Let's apply some of the things that we learned so far in the article below.

In [None]:
news = \
"""Johnson&Johnson said that it planned to apply for emergency authorization of the vaccine from the Food and Drug Administration as soon as next week, putting it on track to receive clearance later in February.
"This is the pandemic vaccine that can make a difference with a single dose," said Dr.Paul Stoffels, the chief scientific officer of Johnson&Johnson.
The company's announcement comes as the Biden administration is pushing to immunize Americans faster even with a tight vaccine supply. White House officials have been counting on Johnson&Johnson's vaccine to ease the shortfall. But the company may only have about seven million doses ready when the F.D.A. decides whether to authorize it, according to federal health officials familiar with its production, and about 30 million doses by early April."""

* What is the length of the document above in characters?
  * Hint: What is the function that gives the length of a string?
* How many paragraphs in the abobe news? 
  * Hint: Paragraphs are divided by newline.
* What is the average length of a word in characters in the first paragraph?
  * Hint: Words are divided by space.

In [None]:
# Your code here

## Tuples (we will do if we have time)



A tuple is similar to a list and consists of a number of values separated by commas.

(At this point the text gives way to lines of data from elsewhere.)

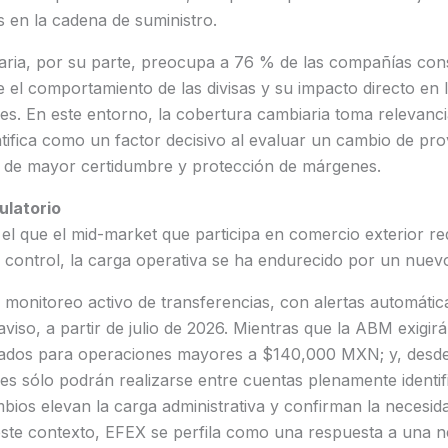
 en la cadena de suministro.
iaria, por su parte, preocupa a 76 % de las compañías cons
 el comportamiento de las divisas y su impacto directo en 
es. En este entorno, la cobertura cambiaria toma relevanci
tifica como un factor decisivo al evaluar un cambio de pr
de mayor certidumbre y protección de márgenes.
ulatorio
l que el mid-market que participa en comercio exterior r
d y control, la carga operativa se ha endurecido por un nuev
monitoreo activo de transferencias, con alertas automática
viso, a partir de julio de 2026. Mientras que la ABM exigirá
iados para operaciones mayores a $140,000 MXN; y, desde 
es sólo podrán realizarse entre cuentas plenamente identif
bios elevan la carga administrativa y confirman la necesid
 este contexto, EFEX se perfila como una respuesta a una n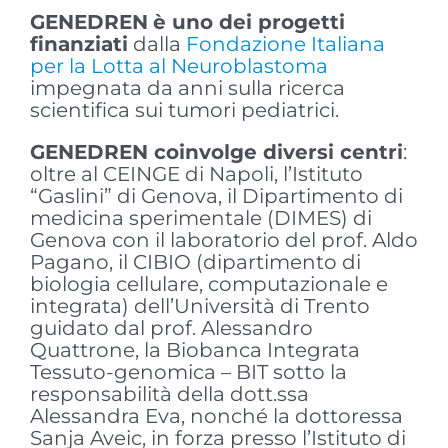
GENEDREN
è uno dei progetti
finanziati
dalla
Fondazione Italiana
per la Lotta al Neuroblastoma
impegnata da anni sulla ricerca
scientifica sui tumori pediatrici.
GENEDREN coinvolge diversi centri
:
oltre al CEINGE di Napoli, l’Istituto
“Gaslini” di Genova, il Dipartimento di
medicina sperimentale (DIMES) di
Genova con il laboratorio del prof. Aldo
Pagano, il CIBIO (dipartimento di
biologia cellulare, computazionale e
integrata) dell’Università di Trento
guidato dal prof. Alessandro
Quattrone, la Biobanca Integrata
Tessuto-genomica – BIT sotto la
responsabilità della dott.ssa
Alessandra Eva, nonché la dottoressa
Sanja Aveic, in forza presso l’Istituto di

For instance:

In [None]:
t = (12345, 54321, 54321, 'hello!')
print(t)

The usual slicing and indexing operators still apply:

In [None]:
print(t[3])

And similarly, we can use the `count` and `index` functions. 

In [None]:
t.index('hello!')

However, a tuple but is *immutable*. This means that we cannot modify its contents. So the other operators that modify a list do not apply to a tuple.

In [None]:
t[1] = 246 # This gives you an error. 

In [None]:
# Check here that you can change the element of a list by index-assignment.

Note: In many cases, tuples and lists can be used interchangeably. In this course we mainly use lists.